By Sniffles
Well before March 2020, we cats avidly read about the 1918 "Spanish flu" epidemic — and, bizarrely, how people around the world seemed to set it aside after it was over.
"The Great Forgetting" — how did that happen? More than 50 million people had died, but did everyone choose to move past it because, coupled with the destruction of the First World War, it just was too painful to contemplate once it was done?
"When it was over, our grandparents and great-grandparents turned away and didn't look back. They simply dropped it from memory," journalist Nina Burleigh wrote. "Donald Trump's grandfather's death from the Spanish flu in 1919 changed the fortunes of his family forever, yet Trump never spoke of it — even while confronting a similar natural disaster."
Burleigh cited the success of vaccines for the Great Forgetting that's sure to happen with COVID. We agree. And seeing what's going on in vast swaths of the country right now, we think we understand how another Forgetting is about to take place.
Here in New York, even with mask mandates relaxed, we are still going out with them on. (To protect ourselves, and to protect the immunocompromised, some of whom we care deeply about.) But in other states, people are behaving as if COVID no longer exists. Why they want to take their chances with long-term cardiac and pulmonary complications, we have no idea. But it seems to be a thing.
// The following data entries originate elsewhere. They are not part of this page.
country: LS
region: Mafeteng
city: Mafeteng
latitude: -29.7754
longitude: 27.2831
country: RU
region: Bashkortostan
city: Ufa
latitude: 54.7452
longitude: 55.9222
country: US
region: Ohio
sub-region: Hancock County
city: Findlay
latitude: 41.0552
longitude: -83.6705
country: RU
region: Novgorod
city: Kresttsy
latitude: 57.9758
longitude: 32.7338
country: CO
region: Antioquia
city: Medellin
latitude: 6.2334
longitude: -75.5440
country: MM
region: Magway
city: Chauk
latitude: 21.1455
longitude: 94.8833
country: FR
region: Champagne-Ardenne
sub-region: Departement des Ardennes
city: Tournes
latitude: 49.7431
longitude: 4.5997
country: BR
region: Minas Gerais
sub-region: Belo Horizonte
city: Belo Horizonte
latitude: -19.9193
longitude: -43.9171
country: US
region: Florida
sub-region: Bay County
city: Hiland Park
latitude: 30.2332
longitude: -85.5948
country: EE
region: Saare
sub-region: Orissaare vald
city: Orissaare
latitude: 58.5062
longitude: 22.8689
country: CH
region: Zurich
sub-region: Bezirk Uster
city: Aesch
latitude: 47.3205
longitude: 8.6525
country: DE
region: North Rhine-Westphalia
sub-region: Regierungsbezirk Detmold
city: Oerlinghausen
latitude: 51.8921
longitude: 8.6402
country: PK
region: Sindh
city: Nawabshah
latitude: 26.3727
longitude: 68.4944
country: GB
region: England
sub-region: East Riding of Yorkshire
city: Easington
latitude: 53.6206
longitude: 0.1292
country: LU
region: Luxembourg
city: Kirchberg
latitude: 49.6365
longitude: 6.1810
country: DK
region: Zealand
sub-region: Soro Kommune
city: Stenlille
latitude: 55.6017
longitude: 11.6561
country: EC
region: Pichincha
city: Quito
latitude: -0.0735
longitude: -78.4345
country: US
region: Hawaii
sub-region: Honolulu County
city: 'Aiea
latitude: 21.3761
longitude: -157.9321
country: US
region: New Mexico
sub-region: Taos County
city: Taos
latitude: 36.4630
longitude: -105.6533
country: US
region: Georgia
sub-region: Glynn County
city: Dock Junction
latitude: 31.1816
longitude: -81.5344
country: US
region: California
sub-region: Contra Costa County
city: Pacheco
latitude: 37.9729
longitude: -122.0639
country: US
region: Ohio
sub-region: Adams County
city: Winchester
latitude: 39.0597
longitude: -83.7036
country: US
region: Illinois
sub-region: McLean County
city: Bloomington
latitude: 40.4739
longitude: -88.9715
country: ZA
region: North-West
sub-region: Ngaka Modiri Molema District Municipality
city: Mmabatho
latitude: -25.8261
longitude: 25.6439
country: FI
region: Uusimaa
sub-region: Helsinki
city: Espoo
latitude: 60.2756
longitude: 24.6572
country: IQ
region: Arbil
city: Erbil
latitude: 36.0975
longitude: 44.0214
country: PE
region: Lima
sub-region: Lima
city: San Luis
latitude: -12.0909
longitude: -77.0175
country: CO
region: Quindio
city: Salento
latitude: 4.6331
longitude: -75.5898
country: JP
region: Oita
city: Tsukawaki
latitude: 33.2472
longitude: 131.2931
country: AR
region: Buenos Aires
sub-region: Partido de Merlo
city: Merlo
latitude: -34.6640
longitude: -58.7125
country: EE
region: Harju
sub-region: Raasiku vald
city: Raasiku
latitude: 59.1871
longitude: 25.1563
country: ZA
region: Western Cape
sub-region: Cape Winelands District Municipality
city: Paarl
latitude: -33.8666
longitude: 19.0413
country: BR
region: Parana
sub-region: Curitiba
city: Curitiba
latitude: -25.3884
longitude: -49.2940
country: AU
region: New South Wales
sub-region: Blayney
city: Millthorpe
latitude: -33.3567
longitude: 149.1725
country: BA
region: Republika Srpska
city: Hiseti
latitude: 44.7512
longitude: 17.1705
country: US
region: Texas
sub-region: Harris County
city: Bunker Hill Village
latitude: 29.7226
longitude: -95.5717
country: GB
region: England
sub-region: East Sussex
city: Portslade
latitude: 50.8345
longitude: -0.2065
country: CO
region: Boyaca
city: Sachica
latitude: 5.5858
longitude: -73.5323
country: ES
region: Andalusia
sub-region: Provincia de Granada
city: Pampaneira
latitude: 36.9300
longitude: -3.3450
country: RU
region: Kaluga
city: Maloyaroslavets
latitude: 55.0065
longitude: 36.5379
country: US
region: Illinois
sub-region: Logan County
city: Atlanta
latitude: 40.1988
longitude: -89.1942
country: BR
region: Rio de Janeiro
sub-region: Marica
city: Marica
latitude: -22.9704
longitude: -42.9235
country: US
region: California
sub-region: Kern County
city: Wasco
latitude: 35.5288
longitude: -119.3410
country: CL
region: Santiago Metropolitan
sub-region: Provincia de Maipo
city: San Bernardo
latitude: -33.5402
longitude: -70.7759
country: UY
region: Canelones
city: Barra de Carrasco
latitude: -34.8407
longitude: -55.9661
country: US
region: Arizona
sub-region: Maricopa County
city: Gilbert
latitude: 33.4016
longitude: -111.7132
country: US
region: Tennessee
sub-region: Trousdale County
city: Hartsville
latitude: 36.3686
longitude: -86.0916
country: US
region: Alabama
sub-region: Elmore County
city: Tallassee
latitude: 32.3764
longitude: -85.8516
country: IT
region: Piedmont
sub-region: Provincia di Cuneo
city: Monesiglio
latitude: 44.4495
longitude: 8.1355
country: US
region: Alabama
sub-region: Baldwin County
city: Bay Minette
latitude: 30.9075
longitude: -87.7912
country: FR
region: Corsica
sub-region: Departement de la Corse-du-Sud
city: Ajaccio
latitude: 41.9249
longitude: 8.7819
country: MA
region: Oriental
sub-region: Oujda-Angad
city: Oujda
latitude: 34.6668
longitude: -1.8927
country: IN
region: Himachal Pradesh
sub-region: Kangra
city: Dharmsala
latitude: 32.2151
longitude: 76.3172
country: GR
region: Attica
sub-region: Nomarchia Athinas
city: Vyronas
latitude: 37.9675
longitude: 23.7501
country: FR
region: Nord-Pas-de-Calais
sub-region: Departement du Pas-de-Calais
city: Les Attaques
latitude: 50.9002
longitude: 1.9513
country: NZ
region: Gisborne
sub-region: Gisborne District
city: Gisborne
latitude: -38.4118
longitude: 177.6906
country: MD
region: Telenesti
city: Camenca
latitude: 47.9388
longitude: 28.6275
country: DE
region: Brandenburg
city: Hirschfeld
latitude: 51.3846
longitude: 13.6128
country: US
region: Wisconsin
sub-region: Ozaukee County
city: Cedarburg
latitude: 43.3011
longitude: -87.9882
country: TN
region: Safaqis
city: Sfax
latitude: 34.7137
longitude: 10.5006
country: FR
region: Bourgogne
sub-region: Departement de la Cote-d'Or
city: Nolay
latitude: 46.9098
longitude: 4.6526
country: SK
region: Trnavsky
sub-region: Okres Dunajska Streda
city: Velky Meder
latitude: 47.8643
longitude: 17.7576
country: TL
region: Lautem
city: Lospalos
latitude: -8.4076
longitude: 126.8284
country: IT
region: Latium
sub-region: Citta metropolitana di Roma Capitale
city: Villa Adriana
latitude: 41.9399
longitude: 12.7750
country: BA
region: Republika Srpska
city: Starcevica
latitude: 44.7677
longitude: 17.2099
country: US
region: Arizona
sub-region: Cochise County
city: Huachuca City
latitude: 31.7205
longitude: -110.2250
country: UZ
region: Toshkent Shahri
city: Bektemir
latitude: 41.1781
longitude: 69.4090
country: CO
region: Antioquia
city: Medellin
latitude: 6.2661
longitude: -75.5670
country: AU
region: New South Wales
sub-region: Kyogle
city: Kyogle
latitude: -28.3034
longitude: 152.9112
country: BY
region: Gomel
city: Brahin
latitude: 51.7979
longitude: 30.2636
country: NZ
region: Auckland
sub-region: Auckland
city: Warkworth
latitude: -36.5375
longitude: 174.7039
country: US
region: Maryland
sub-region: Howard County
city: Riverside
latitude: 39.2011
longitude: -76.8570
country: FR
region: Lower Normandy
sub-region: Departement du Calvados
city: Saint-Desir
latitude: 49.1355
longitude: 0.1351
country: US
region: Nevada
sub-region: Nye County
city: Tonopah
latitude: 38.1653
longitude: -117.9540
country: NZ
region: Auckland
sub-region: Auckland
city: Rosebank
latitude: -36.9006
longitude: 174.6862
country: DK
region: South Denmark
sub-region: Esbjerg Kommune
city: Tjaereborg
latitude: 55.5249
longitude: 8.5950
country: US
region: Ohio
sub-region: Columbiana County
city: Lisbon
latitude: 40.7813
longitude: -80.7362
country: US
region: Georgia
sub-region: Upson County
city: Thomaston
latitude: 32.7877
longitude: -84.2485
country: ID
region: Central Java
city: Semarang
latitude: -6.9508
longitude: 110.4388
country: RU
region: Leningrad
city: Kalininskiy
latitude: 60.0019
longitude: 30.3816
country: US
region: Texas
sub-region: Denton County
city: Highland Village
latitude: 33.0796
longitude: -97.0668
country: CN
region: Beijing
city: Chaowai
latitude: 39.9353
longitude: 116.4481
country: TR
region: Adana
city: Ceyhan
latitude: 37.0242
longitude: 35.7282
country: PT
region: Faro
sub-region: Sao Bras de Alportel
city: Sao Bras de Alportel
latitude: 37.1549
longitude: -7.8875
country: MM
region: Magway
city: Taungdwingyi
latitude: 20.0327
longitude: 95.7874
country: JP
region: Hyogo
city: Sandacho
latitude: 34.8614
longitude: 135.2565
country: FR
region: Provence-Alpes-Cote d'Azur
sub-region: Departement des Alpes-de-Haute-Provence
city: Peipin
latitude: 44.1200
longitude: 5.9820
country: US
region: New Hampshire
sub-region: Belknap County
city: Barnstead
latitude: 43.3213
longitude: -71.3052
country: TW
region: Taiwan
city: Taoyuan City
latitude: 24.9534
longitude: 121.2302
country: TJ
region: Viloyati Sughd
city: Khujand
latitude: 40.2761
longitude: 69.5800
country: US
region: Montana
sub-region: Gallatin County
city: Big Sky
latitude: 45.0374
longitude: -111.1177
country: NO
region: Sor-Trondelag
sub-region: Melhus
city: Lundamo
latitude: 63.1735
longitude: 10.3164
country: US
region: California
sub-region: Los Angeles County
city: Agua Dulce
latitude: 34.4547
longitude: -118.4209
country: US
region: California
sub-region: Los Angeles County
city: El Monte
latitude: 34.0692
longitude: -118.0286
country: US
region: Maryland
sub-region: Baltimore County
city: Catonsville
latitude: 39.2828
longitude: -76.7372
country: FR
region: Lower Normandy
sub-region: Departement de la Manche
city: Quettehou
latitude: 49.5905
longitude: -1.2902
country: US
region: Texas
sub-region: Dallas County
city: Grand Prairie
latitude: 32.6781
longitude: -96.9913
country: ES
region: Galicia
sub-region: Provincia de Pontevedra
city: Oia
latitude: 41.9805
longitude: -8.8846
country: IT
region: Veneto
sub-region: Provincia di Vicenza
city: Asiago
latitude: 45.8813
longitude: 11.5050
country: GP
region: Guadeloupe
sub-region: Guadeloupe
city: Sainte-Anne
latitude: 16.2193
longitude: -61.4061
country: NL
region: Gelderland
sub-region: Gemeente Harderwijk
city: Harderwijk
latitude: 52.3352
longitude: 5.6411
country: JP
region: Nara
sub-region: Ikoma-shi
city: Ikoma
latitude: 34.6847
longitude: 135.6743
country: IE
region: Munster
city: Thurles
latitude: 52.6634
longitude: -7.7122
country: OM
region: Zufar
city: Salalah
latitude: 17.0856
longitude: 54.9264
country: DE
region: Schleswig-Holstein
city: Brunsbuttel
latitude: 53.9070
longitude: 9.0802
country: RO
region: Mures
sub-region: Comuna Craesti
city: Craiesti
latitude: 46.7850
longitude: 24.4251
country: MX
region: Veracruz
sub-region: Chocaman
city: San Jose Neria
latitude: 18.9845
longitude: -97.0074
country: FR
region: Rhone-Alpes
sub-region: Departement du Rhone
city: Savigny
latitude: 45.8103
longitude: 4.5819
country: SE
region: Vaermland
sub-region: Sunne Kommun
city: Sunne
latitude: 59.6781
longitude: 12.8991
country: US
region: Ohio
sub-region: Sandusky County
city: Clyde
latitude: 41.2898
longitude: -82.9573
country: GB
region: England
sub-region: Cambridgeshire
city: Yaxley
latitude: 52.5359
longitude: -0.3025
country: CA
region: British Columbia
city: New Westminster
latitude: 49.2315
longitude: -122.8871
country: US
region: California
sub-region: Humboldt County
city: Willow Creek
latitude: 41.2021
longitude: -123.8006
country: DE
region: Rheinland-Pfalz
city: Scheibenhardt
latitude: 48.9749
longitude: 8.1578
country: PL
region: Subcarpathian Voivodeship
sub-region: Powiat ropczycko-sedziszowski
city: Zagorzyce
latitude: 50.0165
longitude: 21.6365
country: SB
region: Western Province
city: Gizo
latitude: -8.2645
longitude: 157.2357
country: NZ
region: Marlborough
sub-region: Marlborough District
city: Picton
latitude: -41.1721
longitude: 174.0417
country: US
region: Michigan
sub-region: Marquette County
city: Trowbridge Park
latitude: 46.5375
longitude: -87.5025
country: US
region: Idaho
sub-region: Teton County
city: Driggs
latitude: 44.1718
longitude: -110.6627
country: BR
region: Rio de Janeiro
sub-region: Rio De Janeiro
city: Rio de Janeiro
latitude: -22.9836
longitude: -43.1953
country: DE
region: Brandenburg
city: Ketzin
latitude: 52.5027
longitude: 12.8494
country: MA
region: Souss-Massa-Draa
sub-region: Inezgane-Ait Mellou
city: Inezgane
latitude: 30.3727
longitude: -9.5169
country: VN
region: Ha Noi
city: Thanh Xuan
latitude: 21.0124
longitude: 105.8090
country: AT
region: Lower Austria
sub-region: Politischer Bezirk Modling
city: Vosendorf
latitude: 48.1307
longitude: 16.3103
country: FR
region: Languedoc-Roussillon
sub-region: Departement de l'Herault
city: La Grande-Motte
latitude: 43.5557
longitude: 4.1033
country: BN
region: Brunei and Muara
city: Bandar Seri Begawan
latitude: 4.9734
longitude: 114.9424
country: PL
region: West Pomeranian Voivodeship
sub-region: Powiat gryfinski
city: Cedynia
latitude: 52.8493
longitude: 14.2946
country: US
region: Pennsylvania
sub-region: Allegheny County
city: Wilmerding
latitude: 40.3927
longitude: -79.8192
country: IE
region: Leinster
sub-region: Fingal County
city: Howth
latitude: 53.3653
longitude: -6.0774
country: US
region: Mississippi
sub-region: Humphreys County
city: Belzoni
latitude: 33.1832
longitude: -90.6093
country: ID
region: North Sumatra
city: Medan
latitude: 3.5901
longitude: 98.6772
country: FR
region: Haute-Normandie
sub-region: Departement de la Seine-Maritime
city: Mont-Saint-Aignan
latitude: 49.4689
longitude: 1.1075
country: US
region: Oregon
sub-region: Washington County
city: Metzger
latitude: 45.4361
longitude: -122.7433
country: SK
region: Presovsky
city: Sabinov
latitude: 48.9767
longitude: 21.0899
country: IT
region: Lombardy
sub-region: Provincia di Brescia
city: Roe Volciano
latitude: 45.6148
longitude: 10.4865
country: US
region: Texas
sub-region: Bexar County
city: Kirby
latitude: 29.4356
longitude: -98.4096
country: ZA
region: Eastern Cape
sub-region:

Americans appear to be ready to be done with the coronavirus, even if the virus isn't quite done with them. And since the 1918 epidemic lasted into 1920, you can make the comparison: After two years, nobody wants to hear about it any more. The Great Forgetting of the 21st century is already underway.
It's understandable. But it isn't right. COVID still gallops among us. We cats urge caution, care and compassion, and we HISS.